The use of prophylactic anticonvulsants in patients with brain tumours is controversial. Retrospective reviews and a few small prospective studies have failed to show a significant benefit from the early prophylactic use of anticonvulsants (2,3,4). Anticonvulsants have potentially serious side effects and have been associated with severe rashes (Stevens-Johnson syndrome) in a few patients concurrently receiving cranial radiotherapy (5). At this time the routine use of prophylactic anticonvulsants in brain tumour patients who have yet to experience a seizure is not recommended.

References: 

  1. Cascino GD. Epilepsy and brain tumours: implications for treatment. Epilepsia 3: s37-s44, 1990.     
  2. Mahalay M, Dudka L. The role of anticonvulsant medications in the management of patients with anaplastic glioma. Surg Neurol 16:399-401, 1981.     

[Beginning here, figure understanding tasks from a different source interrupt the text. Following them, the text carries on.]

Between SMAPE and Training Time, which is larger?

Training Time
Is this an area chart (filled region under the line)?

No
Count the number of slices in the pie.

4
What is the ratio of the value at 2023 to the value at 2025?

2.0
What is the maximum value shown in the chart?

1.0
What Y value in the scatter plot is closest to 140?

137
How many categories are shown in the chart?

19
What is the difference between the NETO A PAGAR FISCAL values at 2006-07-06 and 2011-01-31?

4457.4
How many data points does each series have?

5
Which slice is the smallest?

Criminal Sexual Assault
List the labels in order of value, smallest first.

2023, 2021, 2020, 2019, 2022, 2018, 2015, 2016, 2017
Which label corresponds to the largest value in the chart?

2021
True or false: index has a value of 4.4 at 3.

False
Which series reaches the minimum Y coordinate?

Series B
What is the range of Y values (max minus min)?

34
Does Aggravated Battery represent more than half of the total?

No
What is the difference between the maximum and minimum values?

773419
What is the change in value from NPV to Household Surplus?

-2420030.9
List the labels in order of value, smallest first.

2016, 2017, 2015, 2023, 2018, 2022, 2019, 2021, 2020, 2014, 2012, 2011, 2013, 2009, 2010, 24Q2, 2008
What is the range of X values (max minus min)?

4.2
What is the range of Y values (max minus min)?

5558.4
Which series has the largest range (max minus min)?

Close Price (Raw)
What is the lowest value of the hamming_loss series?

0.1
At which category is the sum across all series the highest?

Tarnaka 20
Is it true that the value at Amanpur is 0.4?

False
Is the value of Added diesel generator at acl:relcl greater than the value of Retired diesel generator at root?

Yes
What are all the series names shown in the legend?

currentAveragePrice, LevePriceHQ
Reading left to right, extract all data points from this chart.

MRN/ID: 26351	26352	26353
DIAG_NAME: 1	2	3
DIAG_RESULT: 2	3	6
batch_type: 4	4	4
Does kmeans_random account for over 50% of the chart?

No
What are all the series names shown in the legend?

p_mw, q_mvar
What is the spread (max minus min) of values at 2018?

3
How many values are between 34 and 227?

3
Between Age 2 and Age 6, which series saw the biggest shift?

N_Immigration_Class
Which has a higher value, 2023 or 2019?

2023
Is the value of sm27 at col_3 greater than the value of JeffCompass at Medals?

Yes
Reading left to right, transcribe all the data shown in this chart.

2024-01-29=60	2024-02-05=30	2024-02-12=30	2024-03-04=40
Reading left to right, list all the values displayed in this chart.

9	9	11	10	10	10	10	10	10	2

  3. Moots PL, Maciunes RJ, Eisert DR, et al. The course of seizure disorders in patients with malignant gliomas. Arch Neurol 52:717-724, 1995.     
  4. Glantz M, Friedberg M, Cole B, et al. Double-blind, randomized placebo-controlled trial of anticonvulsant prophylaxis in adults with newly diagnosed brain metastases. Neurology 46:985-991, 1996.     
  5. Delattre J-Y, Safari B, Posner JB. Erythema multiforme and Stevens-Johnson syndrome in patients receiving cranial irradiation and phenytoin. Neurology 40:1144-1145, 1990.